People in the several states where he owned homes in retirement communities, who were his neighbors, described him as a loner — distant, surly, unfriendly, standoffish and quick to anger.

He was the son of a notorious bank robber who was once on the FBI’s most wanted list and was said to have numerous mental issues of his own. At the time of his bank robbing spree he was described by law enforcement authorities as a “psychopath” and as “suicidal.”

While Paddock had no past criminal record, he showed some of the mentally troubled symptoms of his father in the last weeks of his life before he committed suicide by shooting himself in the mouth before a SWAT team broke into his suite.

At Paddock’s home in Mesquite, Nev., police found 19 more guns and explosives, and a search of his car found ammonium nitrate used to make bombs.

Five more guns were discovered at another property he owned in Reno, Nev., along with two shotguns and what police said was a “plethora” of ammunition.

All told, he had purchased rifles, shotguns and handguns in Utah, California, Texas and Nevada.

He was divorced twice during the 1970s and ’80s, but had a long relationship with a woman from the Philippines, who is a citizen of Australia.

The live-in girlfriend, Marilou Danley, left the U.S. one week before the shooting and police called her “a person of interest.”

She returned to the U.S. Wednesday for questioning by the FBI, but in a statement read by her attorney, she said “He never said anything to me or took any action that I was aware of that I understood in any way to be a warning that something horrible like this was going to happen.”

But what can we make of all this? What drove this 64-year-old man to plot such a horrific attack on thousands of concertgoers? What happened in his life that would trigger this insane act on fellow human beings?

How can a former accountant, postal worker and IRS agent who made a lot money in real estate, gambled for big stakes in the casinos, owned a number of homes, and shared his wealth with others, descend into insanity?
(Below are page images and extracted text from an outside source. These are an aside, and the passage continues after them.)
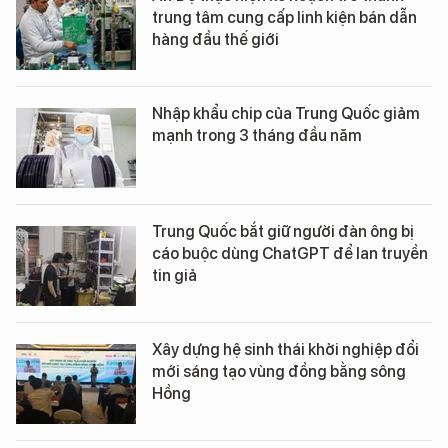
trung tâm cung cấp linh kiện bán dẫn
hàng đầu thế giới
Nhập khẩu chip của Trung Quốc giảm
mạnh trong 3 tháng đầu năm
Trung Quốc bắt giữ người đàn ông bị
cáo buộc dùng ChatGPT để lan truyền
tin giả
Xây dựng hệ sinh thái khởi nghiệp đổi
mới sáng tạo vùng đồng bằng sông
Hồng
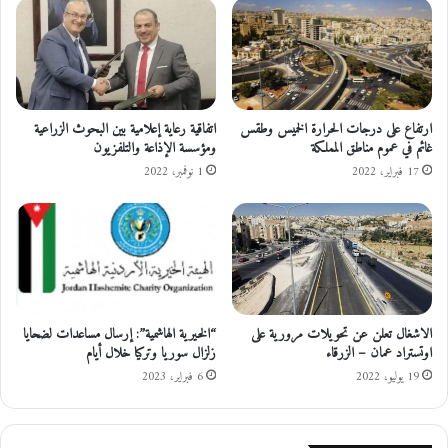
“
ب
م
ر
ر
ق
ك
د
ز
ي
ا
م
ل
ارتفاع على درجات الحرارة الخميس وطقس
اتفاقية رعاية إعلامية بين البحوث الزراعية
م
غائم في عموم مناطق المملكة
ومؤسسة الإذاعة والتلفزيون
م
ن
د
17 فبراير، 2022
1 نوفمبر، 2022
ذ
ي
س
ن
ن
ة
و
”
ا
ف
ت
ي
ا
الاشغال تعلن عن تحويلات مرورية على
“الخيرية الهاشمية”: إرسال مساعدات لضحايا
ل
اوتستراد عمان – الزرقاء
زلزال سوريا وتركيا خلال أيام
ق
د
19 يوليو، 2022
6 فبراير، 2023
س
ا
ل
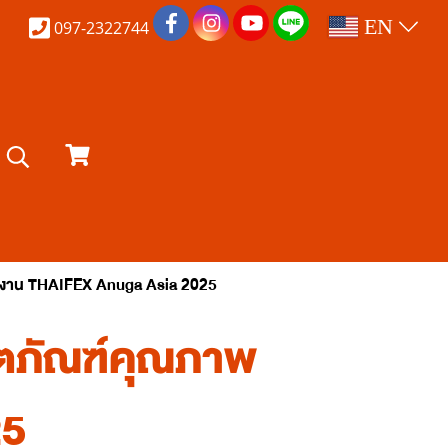
EN
097-2322744
ลในงาน THAIFEX Anuga Asia 2025
ลิตภัณฑ์คุณภาพ
25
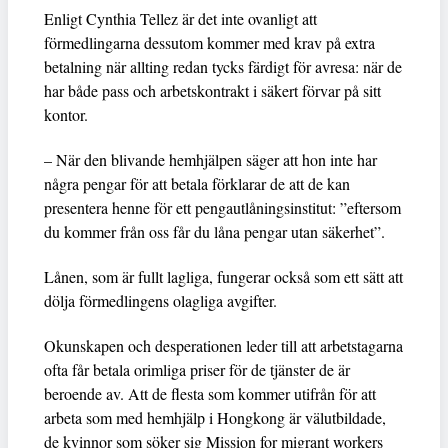
Enligt Cynthia Tellez är det inte ovanligt att
förmedlingarna dessutom kommer med krav på extra
betalning när allting redan tycks färdigt för avresa: när de
har både pass och arbetskontrakt i säkert förvar på sitt
kontor.
– När den blivande hemhjälpen säger att hon inte har
några pengar för att betala förklarar de att de kan
presentera henne för ett pengautlåningsinstitut: ”eftersom
du kommer från oss får du låna pengar utan säkerhet”.
Lånen, som är fullt lagliga, fungerar också som ett sätt att
dölja förmedlingens olagliga avgifter.
Okunskapen och desperationen leder till att arbetstagarna
ofta får betala orimliga priser för de tjänster de är
beroende av. Att de flesta som kommer utifrån för att
arbeta som med hemhjälp i Hongkong är välutbildade,
de kvinnor som söker sig Mission for migrant workers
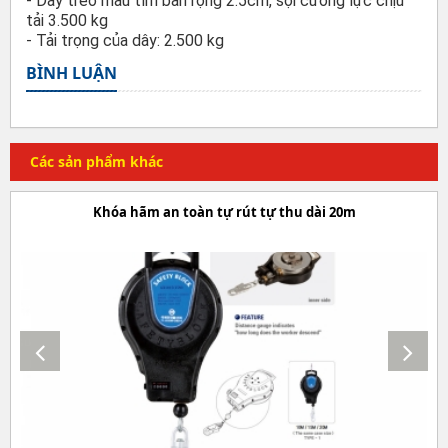
- Dây treo màu tím bản rộng 2.5cm, sợi cường lực chịu
tải 3.500 kg
- Tải trọng của dây: 2.500 kg
BÌNH LUẬN
Các sản phẩm khác
Khóa hãm an toàn tự rút tự thu dài 20m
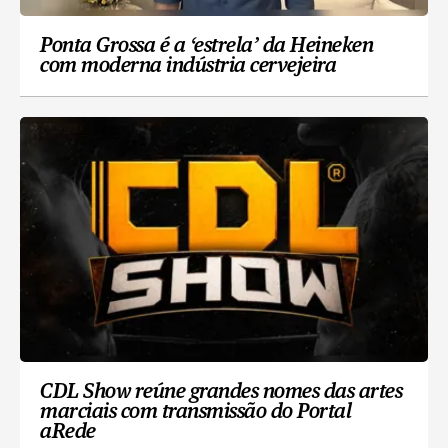
Ponta Grossa é a ‘estrela’ da Heineken
com moderna indústria cervejeira
CDL Show reúne grandes nomes das artes
marciais com transmissão do Portal
aRede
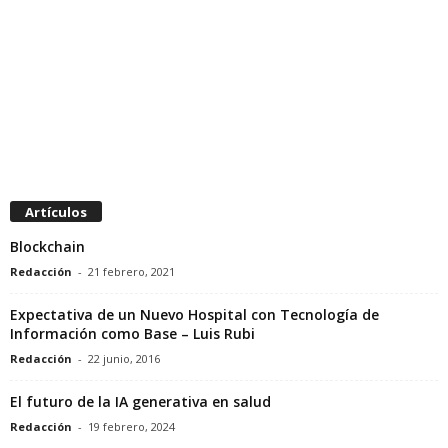
Artículos
Blockchain
Redacción
-
21 febrero, 2021
Expectativa de un Nuevo Hospital con Tecnología de
Información como Base – Luis Rubi
Redacción
-
22 junio, 2016
El futuro de la IA generativa en salud
Redacción
-
19 febrero, 2024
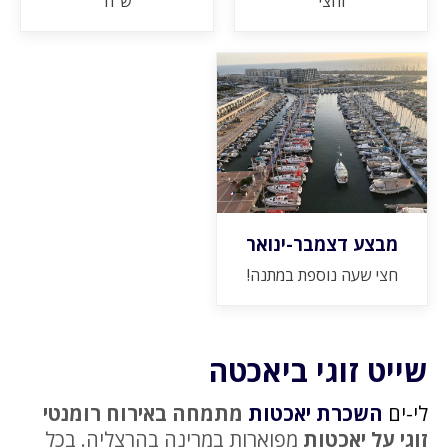
וחצי
ש"ח
מבצע דצמבר-ינואר
חצי שעה נוספת במתנה!
שייט זוגי ביאכטה
לי-ים
השכרת יאכטות
מתמחה באירוח רומנטי
זוגי על יאכטות
מפוארות במרינה בהרצליה. בכל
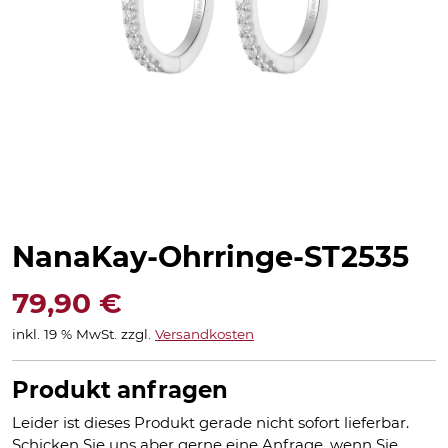
NanaKay-Ohrringe-ST2535
79,90
€
inkl. 19 % MwSt.
zzgl.
Versandkosten
Produkt anfragen
Leider ist dieses Produkt gerade nicht sofort lieferbar.
Schicken Sie uns aber gerne eine Anfrage, wenn Sie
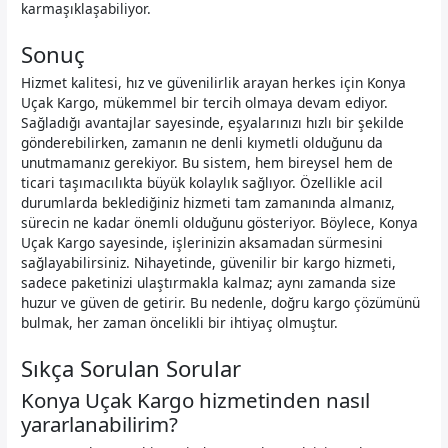
karmaşıklaşabiliyor.
Sonuç
Hizmet kalitesi, hız ve güvenilirlik arayan herkes için Konya
Uçak Kargo, mükemmel bir tercih olmaya devam ediyor.
Sağladığı avantajlar sayesinde, eşyalarınızı hızlı bir şekilde
gönderebilirken, zamanın ne denli kıymetli olduğunu da
unutmamanız gerekiyor. Bu sistem, hem bireysel hem de
ticari taşımacılıkta büyük kolaylık sağlıyor. Özellikle acil
durumlarda beklediğiniz hizmeti tam zamanında almanız,
sürecin ne kadar önemli olduğunu gösteriyor. Böylece, Konya
Uçak Kargo sayesinde, işlerinizin aksamadan sürmesini
sağlayabilirsiniz. Nihayetinde, güvenilir bir kargo hizmeti,
sadece paketinizi ulaştırmakla kalmaz; aynı zamanda size
huzur ve güven de getirir. Bu nedenle, doğru kargo çözümünü
bulmak, her zaman öncelikli bir ihtiyaç olmuştur.
Sıkça Sorulan Sorular
Konya Uçak Kargo hizmetinden nasıl
yararlanabilirim?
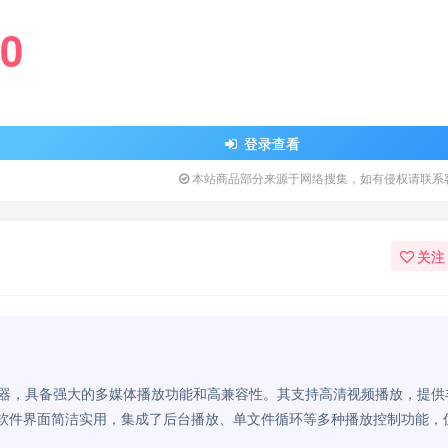
0
登录查看
本站商品部分来源于网络搜集，如有侵权请联系
关注
能视频播放器，具备强大的多媒体播放功能和高兼容性。其支持高清视频播放，提
软件界面简洁实用，集成了后台播放、单文件循环等多种播放控制功能，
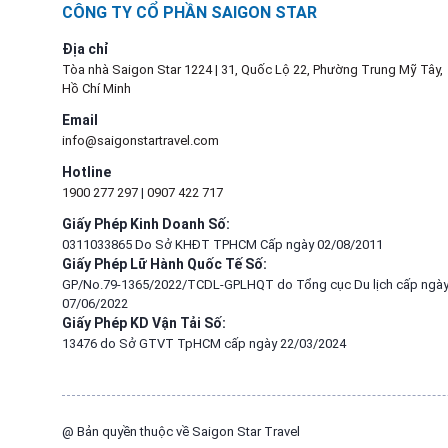
CÔNG TY CỔ PHẦN SAIGON STAR
Địa chỉ
Tòa nhà Saigon Star 1224 | 31, Quốc Lộ 22, Phường Trung Mỹ Tây,
Hồ Chí Minh
Email
info@saigonstartravel.com
Hotline
1900 277 297
|
0907 422 717
Giấy Phép Kinh Doanh Số:
0311033865 Do Sở KHĐT TPHCM Cấp ngày 02/08/2011
Giấy Phép Lữ Hành Quốc Tế Số:
GP/No.79-1365/2022/TCDL-GPLHQT do Tổng cục Du lịch cấp ngà
07/06/2022
Giấy Phép KD Vận Tải Số:
13476 do Sở GTVT TpHCM cấp ngày 22/03/2024
@ Bản quyền thuộc về Saigon Star Travel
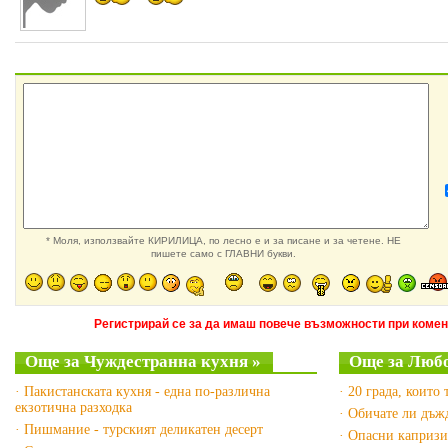
* Моля, използвайте КИРИЛИЦА, по лесно е и за писане и за четене. НЕ
пишете само с ГЛАВНИ букви.
Регистрирай се за да имаш повече възможности при комен
Още за Чуждестранна кухня »
Още за Люб
· Пакистанската кухня - една по-различна
· 20 града, които 
екзотична разходка
· Обичате ли дъж
· Пишмание - турският деликатен десерт
· Опасни капризи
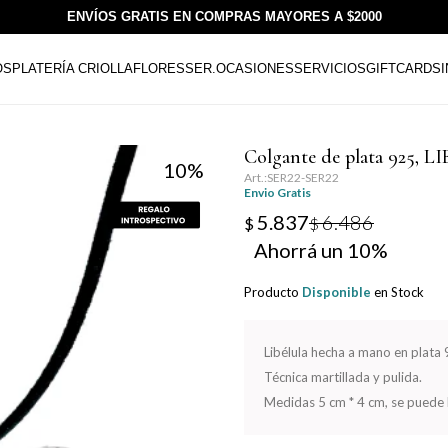
ENVÍOS GRATIS EN COMPRAS MAYORES A $2000
OS
PLATERÍA CRIOLLA
FLORESSER.
OCASIONES
SERVICIOS
GIFTCARDS
Colgante de plata 925, 
10
SER22-SER22
Envio Gratis
5.837
6.486
$
$
10
Producto
Disponible
en Stock
Libélula hecha a mano en plata
Técnica martillada y pulida.
Medidas 5 cm * 4 cm, se puede h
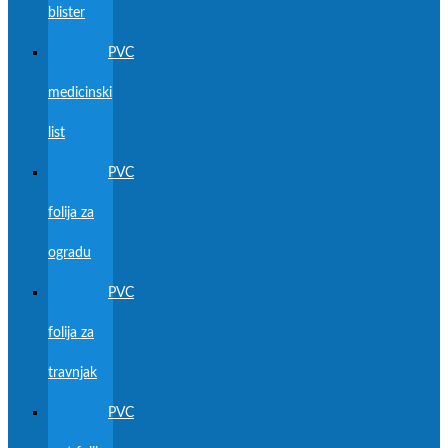
blister
PVC
medicinski
list
PVC
folija za
ogradu
PVC
folija za
travnjak
PVC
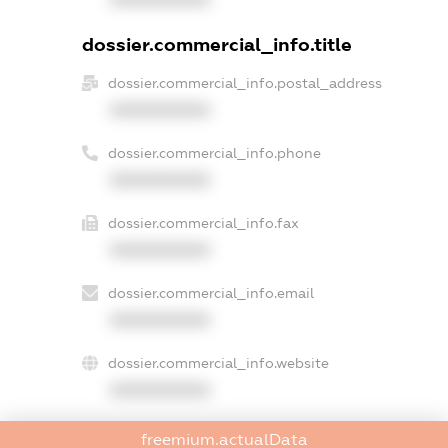
dossier.commercial_info.title
dossier.commercial_info.postal_address
XXXXXXXXXX
dossier.commercial_info.phone
XXXXXXXXXX
dossier.commercial_info.fax
XXXXXXXXXX
dossier.commercial_info.email
XXXXXXXXXX
dossier.commercial_info.website
XXXXXXXXXX
dossier.commercial_info.activity
freemium.actualData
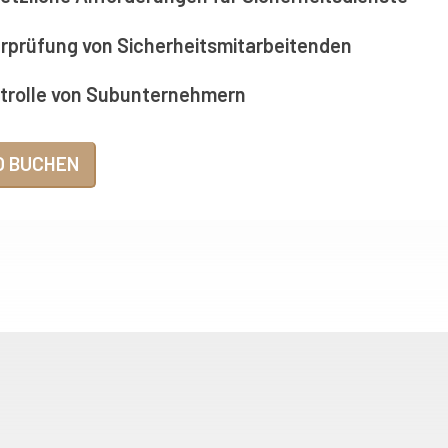
rprüfung von Sicherheitsmitarbeitenden
trolle von Subunternehmern
O BUCHEN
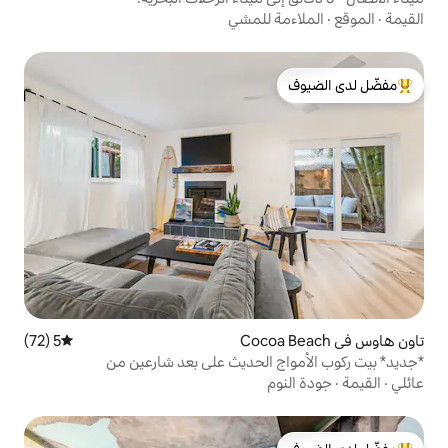
 للمشي
لدى الضيوف
5 (72)
متوسط التقييم 5 من 5، 72 مراجعات
 الحديث على بعد شارعين من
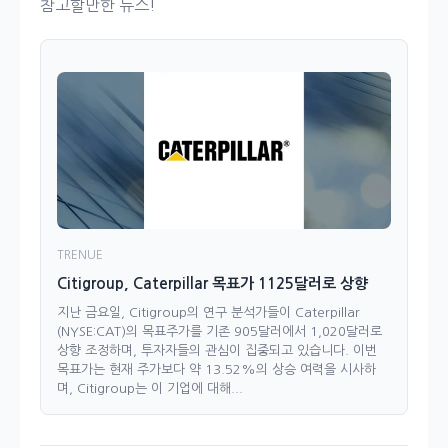
참고할만한 뉴스!
TRENUE
Citigroup, Caterpillar 목표가 1125달러로 상향
지난 금요일, Citigroup의 연구 분석가들이 Caterpillar
(NYSE:CAT)의 목표주가를 기존 905달러에서 1,020달러로
상향 조정하며, 투자자들의 관심이 집중되고 있습니다. 이번
목표가는 현재 주가보다 약 13.52%의 상승 여력을 시사하
며, Citigroup는 이 기업에 대해...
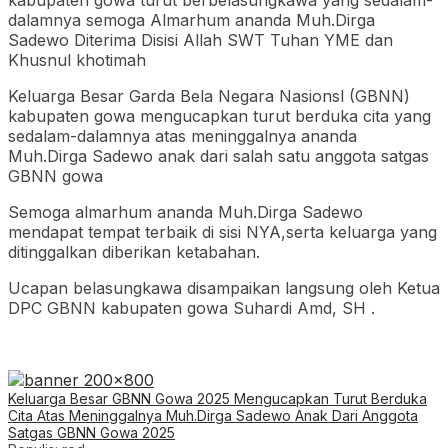
kabupaten gowa turut berbelasungkawa yang sedalam-
dalamnya semoga Almarhum ananda Muh.Dirga
Sadewo Diterima Disisi Allah SWT Tuhan YME dan
Khusnul khotimah
Keluarga Besar Garda Bela Negara Nasionsl (GBNN)
kabupaten gowa mengucapkan turut berduka cita yang
sedalam-dalamnya atas meninggalnya ananda
Muh.Dirga Sadewo anak dari salah satu anggota satgas
GBNN gowa
Semoga almarhum ananda Muh.Dirga Sadewo
mendapat tempat terbaik di sisi NYA,serta keluarga yang
ditinggalkan diberikan ketabahan.
Ucapan belasungkawa disampaikan langsung oleh Ketua
DPC GBNN kabupaten gowa Suhardi Amd, SH .
Keluarga Besar GBNN Gowa 2025 Mengucapkan Turut Berduka
Cita Atas Meninggalnya Muh.Dirga Sadewo Anak Dari Anggota
Satgas GBNN Gowa 2025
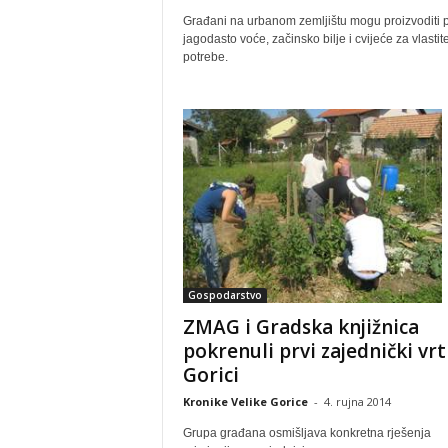
Građani na urbanom zemljištu mogu proizvoditi 
jagodasto voće, začinsko bilje i cvijeće za vlastit
potrebe.
Gospodarstvo
ZMAG i Gradska knjižnica
pokrenuli prvi zajednički vrt
Gorici
Kronike Velike Gorice
-
4. rujna 2014
Grupa građana osmišljava konkretna rješenja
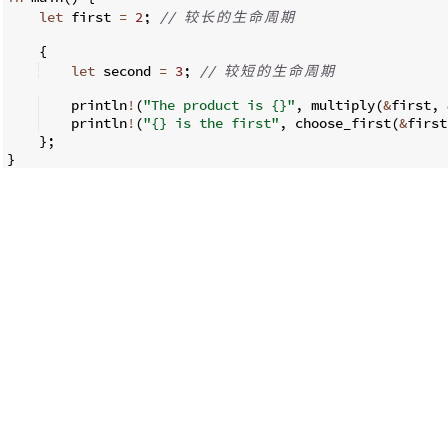
let
 first 
=
2
;
// 
较
长
的
生
命
周
期
{
let
 second 
=
3
;
// 
较
短
的
生
命
周
期
    println
!
(
"The product is {}"
,
 multiply
(
&
first
,
    println
!
(
"{} is the first"
,
 choose_first
(
&
first
}
;
}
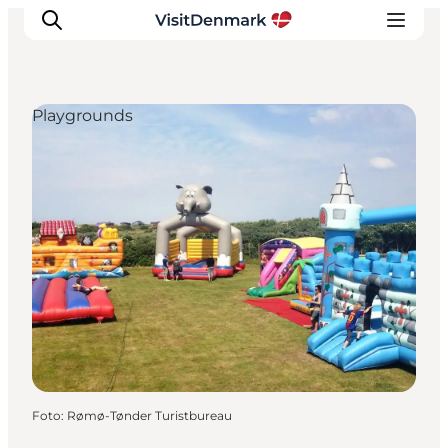
Playgrounds
Inspiratie
Bestemmingen
Wat te doen
Accommodaties
Plan je reis
Foto
:
Rømø-Tønder Turistbureau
We may never know the answers to these and other questions that were buried within a deeply disturbed and homicidal mind.

“I can’t get into the mind of a psychopath,” said Sheriff Joseph Lombardo, the Las Vegas police chief who is leading the investigation.

We’ve experienced many mass shootings in recent years, with each episode seemingly more deadly than before.

Last year, 49 people were killed by a terrorist in an Orlando, Fla. nightclub. In 2007, 33 were killed by a deranged college student at Virginia Tech. In 2012 came the Sandy Hook Elementary School shooting where 28 were gunned down, including 20 children aged 6 and 7.

There were 12,000 gun homicides a year in the U.S., and “for every one person killed with guns, two more are injured,” according to 2015 data from the U.S. Center for Disease Control and Prevention.

Earlier this week, reporters asked President Trump if the Las Vegas mass shooting will prompt him to consider gun control legislation.

“We have a tragedy,” Mr. Trump replied. “We’ll be talking about gun laws as time goes by.”

Asked if it will trigger a new round of debate about the issue. “At some point, perhaps, that will come. But that’s not for now; that’s for a later time.”

• Donald Lambro is a syndicated columnist and contributor to The Washington Times.